Suspensão da venda executiva a pedido do executado. Prejuízo grave e dificilmente reparável. Alegação fáctica. Incidente de intervenção de terceiros. Chamamento pelo executado garante. Crédito hipotecário

SUSPENSÃO DA VENDA EXECUTIVA A PEDIDO DO EXECUTADO. PREJUÍZO GRAVE E DIFICILMENTE REPARÁVEL. ALEGAÇÃO FÁCTICA. INCIDENTE DE INTERVENÇÃO DE TERCEIROS. CHAMAMENTO PELO EXECUTADO GARANTE. CRÉDITO HIPOTECÁRIO
APELAÇÃO Nº 1844/23.0T8ACB-B.C1
Relator: HUGO MEIRELES
Data do Acórdão: 11-12-2024
Tribunal: JUÍZO DE EXECUÇÃO DE ALCOBAÇA DO TRIBUNAL JUDICIAL DA COMARCA DE LEIRIA
Legislação: ARTIGOS 317.º E 733.º, N.º 5, DO CÓDIGO DE PROCESSO CIVIL
Sumário:
I – Para o deferimento da suspensão da venda executiva a pedido do executado, nos termos do n.º 5 do art.º 733º do CPC, não basta a constatação de que o imóvel penhorado constitui a habitação efetiva daquele, sendo necessário que se comprove que essa venda é suscetível de causar-lhe prejuízo grave e dificilmente reparável.
II – Deve assim ser indeferida tal pretensão quando o executado, no respetivo requerimento, omita, de todo, a alegação da situação factual concreta e objetiva suscetível de integrar o “prejuízo grave e dificilmente reparável” a que alude a mencionada norma.
III – Ainda que, em tese, se admita a possibilidade de o executado deduzir incidente de intervenção de terceiros, nos termos gerais dos arts. 311º e segs. do Código de Processo Civil, não será admissível chamamento à execução ou aos embargos, pelo executado, de um terceiro para demonstração de que é este o verdadeiro responsável pela dívida exequenda e não ele próprio, posto que tal possibilidade também não lhe seria facultada no âmbito do processo declarativo.

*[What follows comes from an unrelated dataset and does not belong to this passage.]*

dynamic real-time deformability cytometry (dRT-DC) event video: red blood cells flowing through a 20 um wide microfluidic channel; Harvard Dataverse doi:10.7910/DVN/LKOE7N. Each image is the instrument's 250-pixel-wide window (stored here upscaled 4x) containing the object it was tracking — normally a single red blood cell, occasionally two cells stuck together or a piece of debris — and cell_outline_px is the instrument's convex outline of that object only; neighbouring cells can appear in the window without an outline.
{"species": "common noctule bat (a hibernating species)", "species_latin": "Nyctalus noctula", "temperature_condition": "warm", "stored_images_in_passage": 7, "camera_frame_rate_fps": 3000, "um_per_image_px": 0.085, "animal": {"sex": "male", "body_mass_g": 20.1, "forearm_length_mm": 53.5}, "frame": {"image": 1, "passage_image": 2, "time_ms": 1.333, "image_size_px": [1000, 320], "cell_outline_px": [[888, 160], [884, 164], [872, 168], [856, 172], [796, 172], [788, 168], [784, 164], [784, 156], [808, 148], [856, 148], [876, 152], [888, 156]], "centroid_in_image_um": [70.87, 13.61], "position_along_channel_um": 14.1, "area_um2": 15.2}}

IV – Nas situações de litisconsórcio voluntário passivo, cabe exclusivamente ao credor/exequente escolher qual o meio processual para efetivar o seu direito, incluído as pessoas que demanda para tal efeito, pelo que não pode o executado, que foi demandado unicamente na qualidade de proprietário do imóvel onerado com a hipoteca que garante o crédito exequendo, fazer intervir na lide, como executado, o devedor do crédito exequente, ainda que este figure com essa qualidade no título executivo.
V – A faculdade que o artigo 317º do Código de Processo Civil atribuiu ao réu/codevedor solidário de chamar os demais devedores solidários para o efeito de reconhecimento e condenação destes no direito de regresso que lhe possa vir a assistir, se tiver de realizar a totalidade da prestação, não deve ser concedida ao executado, demandado apenas enquanto adquirente do imóvel onerado com uma hipoteca que garante o crédito exequendo, porquanto este, em rigor, não é devedor do exequente;
VI – Não é de admitir o incidente de intervenção acessória, requerido em embargos à execução, pelo executado que foi demandado apenas na qualidade de proprietário de imóvel onerado com hipoteca que garante o crédito exequente, quando este já obteve a condenação judicial dos chamados a expurgar a referida hipoteca e, caso tal não aconteça, a pagar-lhe uma quantia monetária a título indemnizatório.